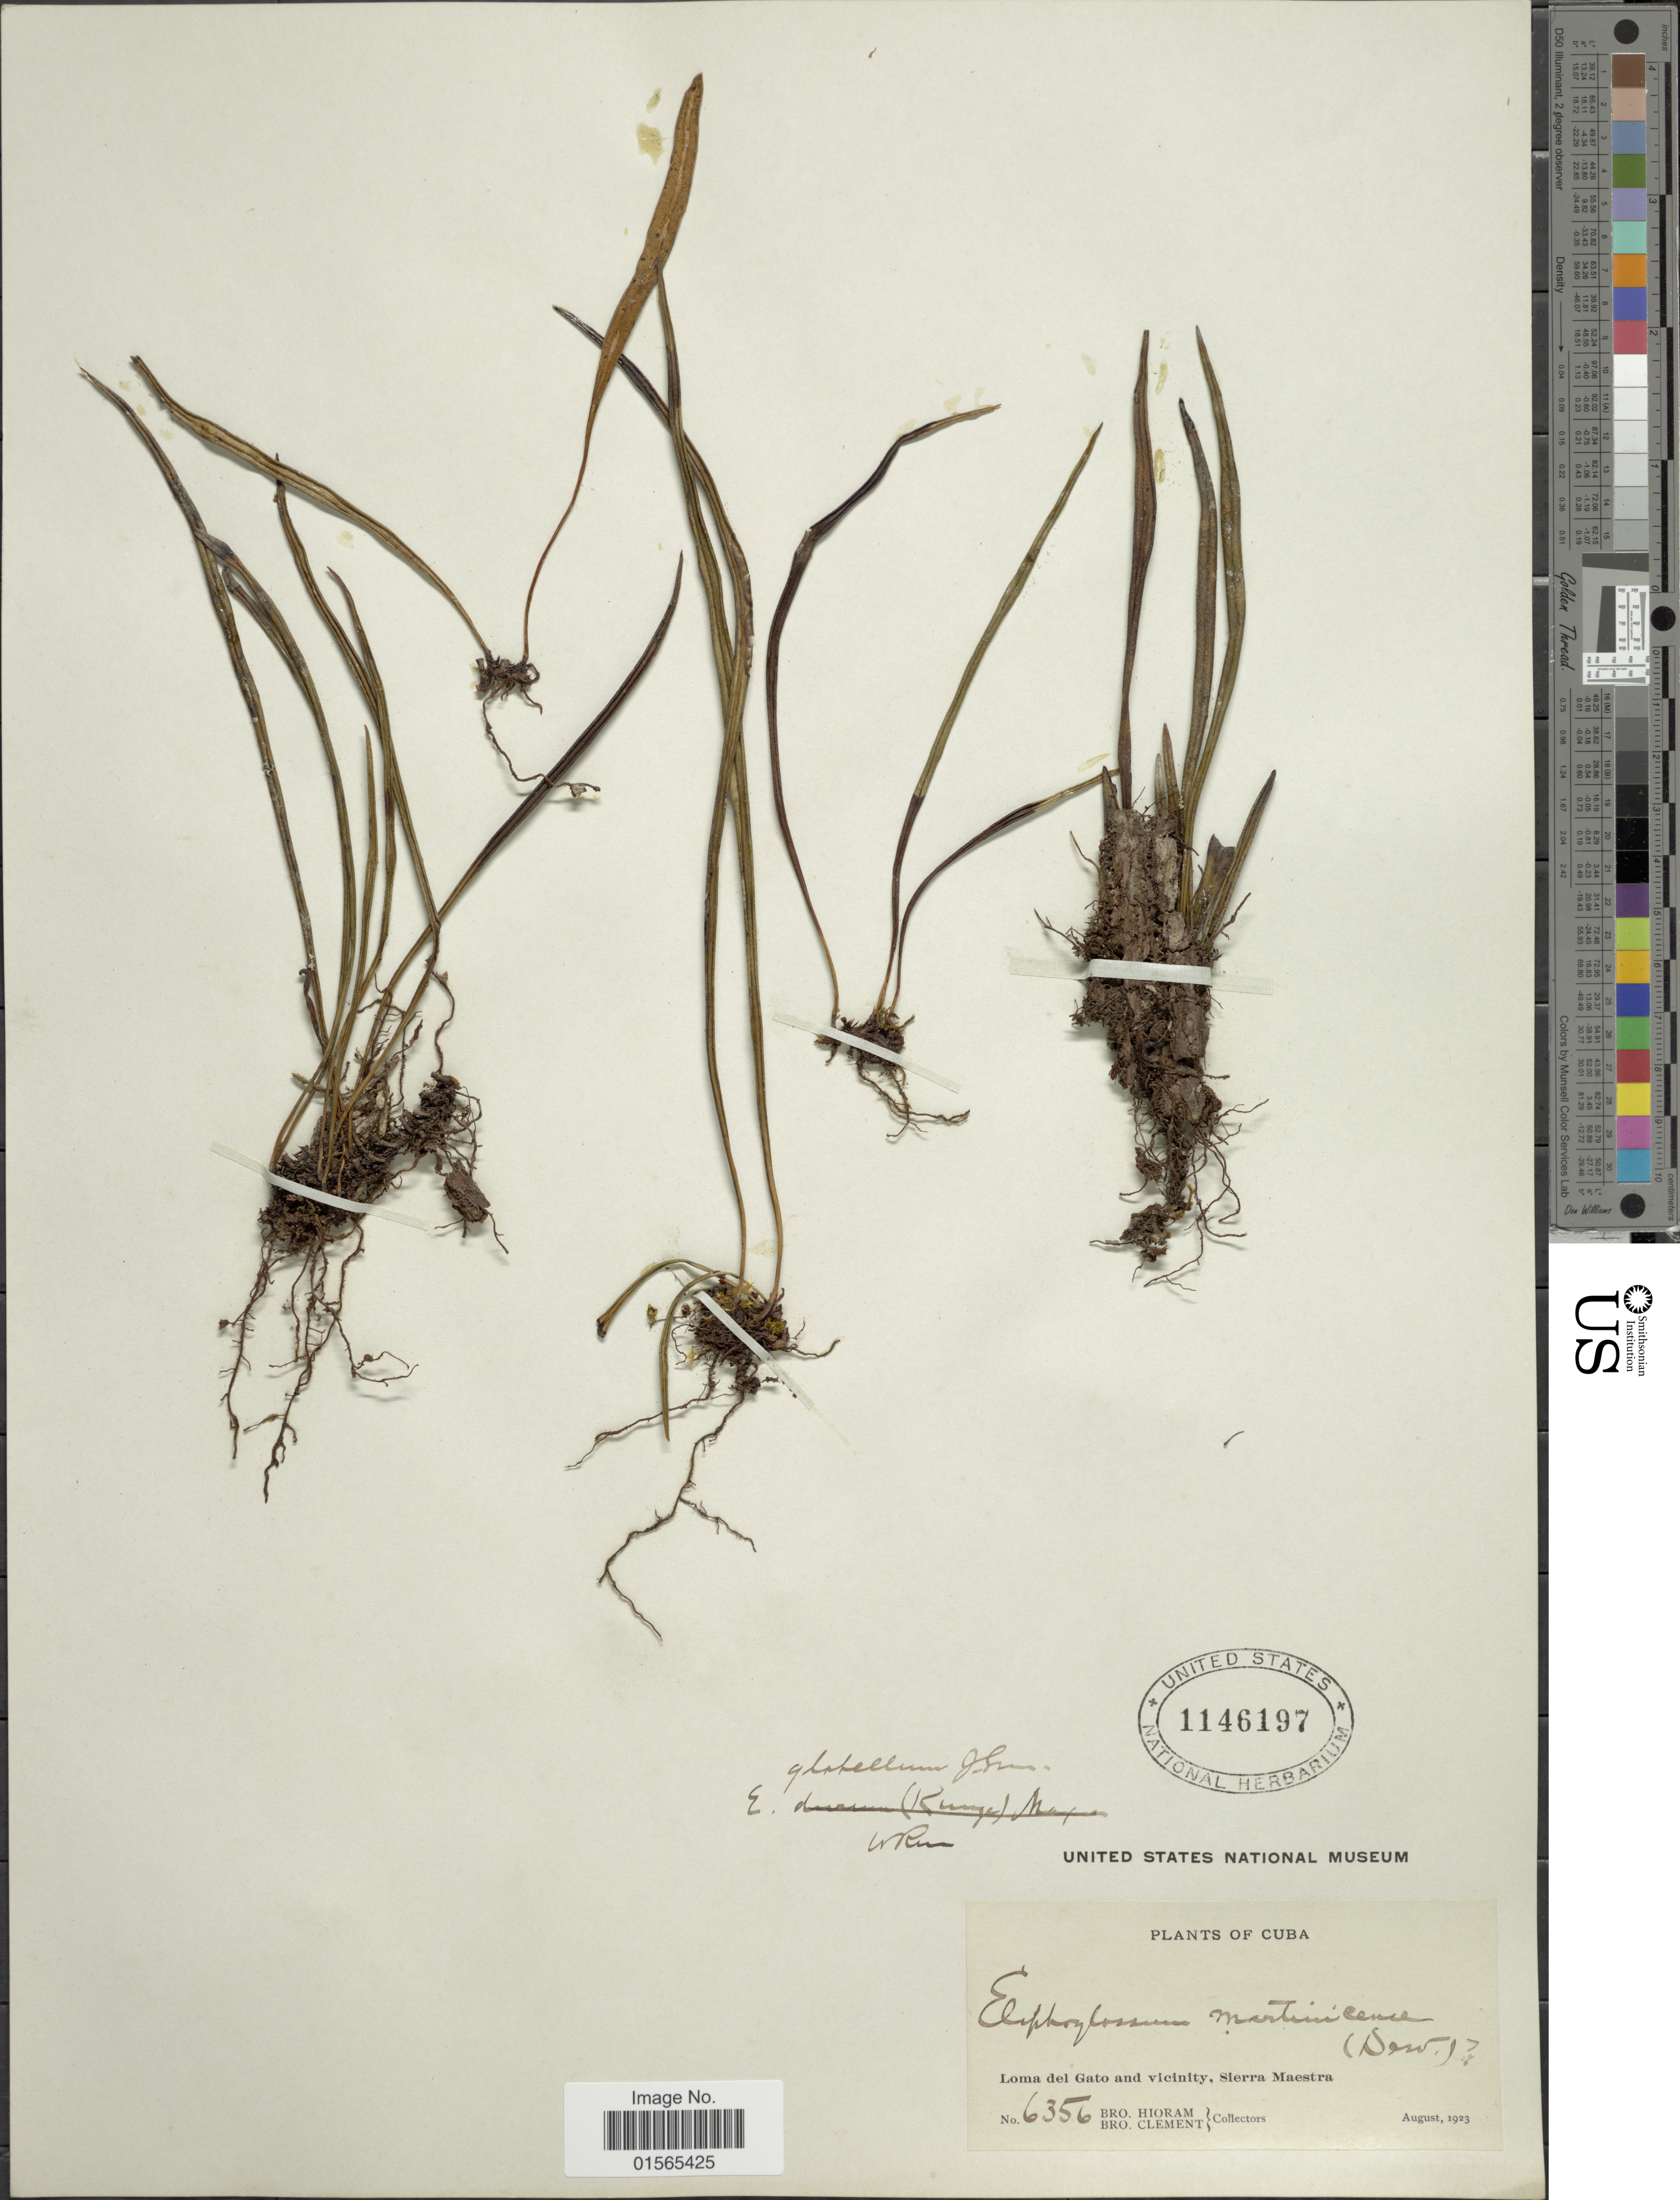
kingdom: Plantae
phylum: Tracheophyta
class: Polypodiopsida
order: Polypodiales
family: Dryopteridaceae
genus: Elaphoglossum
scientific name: Elaphoglossum glabellum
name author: J. Sm.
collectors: Bro. Hioram & B. Clement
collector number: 6356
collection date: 1923-08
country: Cuba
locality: Loma del Gato and Vicinity, Sierra Meastra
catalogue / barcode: US 1146197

◇ ◇ ◇ ◇

| Brief |
Express the lines of the item above as a Markdown table with the columns Row and Line, numbering each line in order, skipping blank lines and leaving out the picture.

| Result of the task |
| Row | Line |
|---|---|
| 1 | kingdom: Plantae |
| 2 | phylum: Tracheophyta |
| 3 | class: Polypodiopsida |
| 4 | order: Polypodiales |
| 5 | family: Dryopteridaceae |
| 6 | genus: Elaphoglossum |
| 7 | scientific name: Elaphoglossum glabellum |
| 8 | name author: J. Sm. |
| 9 | collectors: Bro. Hioram & B. Clement |
| 10 | collector number: 6356 |
| 11 | collection date: 1923-08 |
| 12 | country: Cuba |
| 13 | locality: Loma del Gato and Vicinity, Sierra Meastra |
| 14 | catalogue / barcode: US 1146197 |